Emergency room registered nurse
Emergency room nurses are responsible for triaging patients as they arrive and prioritizing the order of their treatment. These nurses will also conduct initial exams, take vitals, record patient histories and monitor the patient’s condition. Emergency room nurses also report to the rest of the medical team. ER nurses are required to have a degree in nursing and some hospitals require ER nurses to have a Bachelor of Science in nursing.
Labor and delivery nurse
These nurses help mothers through the labor and delivery process, in addition to performing the standard cognitive tests such as hearing and eyesight on the newborn babies. Labor and delivery nurses can also help new parents in areas such as breastfeeding, care plans and other post-delivery areas.
A career as a labor and delivery nurse can be possible with an accelerated Bachelor of Science in nursing from an accredited school such as the University of Indianapolis. Their online curriculum can provide a flexible schedule for students looking to enter nursing as a second career. The accelerated program can be completed in as little as 15 months.
Clinical nurse supervisor
Clinical nurse supervisors are responsible for scheduling hours for nursing staff, assigning patients and evaluating the staff on their performance. They require several years of experience as an RN and a bachelor’s degree in nursing. As with all nurses, they require licensing according to state requirements.
Nurse case manager
Nurse case managers are leaders in their departments and work with patients, staff and other stakeholders such as insurance providers to create the most cost-effective treatment plan. These nursing professionals also monitor the patient’s progress and offer alternatives if they determine that the treatment plans are not as effective as they could be. Nurse case managers must have a bachelor’s degree to start and then further their education with a master’s in health administration and health management courses.
Nurse practitioners are responsible for examining patients, diagnosing issues, ordering or administering tests and analyzing results to determine a diagnosis. Nurse practitioners can open their own practices and provide a lot of the same patient care as a doctor, so they require an advanced education such as a doctoral program or a master’s. With the latest in technological advancements, nurse practitioners have devices and treatments at their fingertips that help provide superior patient care.

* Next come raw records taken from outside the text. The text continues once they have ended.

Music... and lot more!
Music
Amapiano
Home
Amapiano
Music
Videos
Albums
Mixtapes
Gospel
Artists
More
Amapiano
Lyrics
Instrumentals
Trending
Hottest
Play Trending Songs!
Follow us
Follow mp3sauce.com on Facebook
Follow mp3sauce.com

Critical care registered nurse
Critical care nurses provide complex care to patients with chronic illnesses, other serious illnesses and injuries. These nurses need a bachelor’s and sometimes the organization they work for requires them to also have a master’s and additional courses specific to the area of critical care.
Oncology registered nurse
Oncology registered nurses are responsible for patients undergoing cancer treatments or at risk of developing cancer. They administer medications, monitor the patient’s condition and provide any information needed by the patient or their family. These nurses require an associates degree or bachelor’s degree and must pass the NCLEX that all nurses need to become licensed.
Advanced practice registered nurse (APRN)
These nurses are responsible for diagnosing patients, managing treatments, prescribing medications and ordering tests. Advanced practice registered nurses have more autonomy than RNs and therefore require more education, such as a Master of Science in Nursing or a Doctor of Nursing Practice.
Clinical nurse specialist
Clinical nurse specialists develop patient care plans by collaborating with social workers, medical team members and pharmacists. Clinical nurse specialists need a graduate degree as well as a BSN.
As with most professional careers, the more education and certification an individual has, the higher they will reach in their vocation. Nursing is a dynamic career that offers many opportunities and specialties. With advanced degrees, special certification and licensing, nurses have the opportunity for more autonomy, higher pay and more fulfilling career options.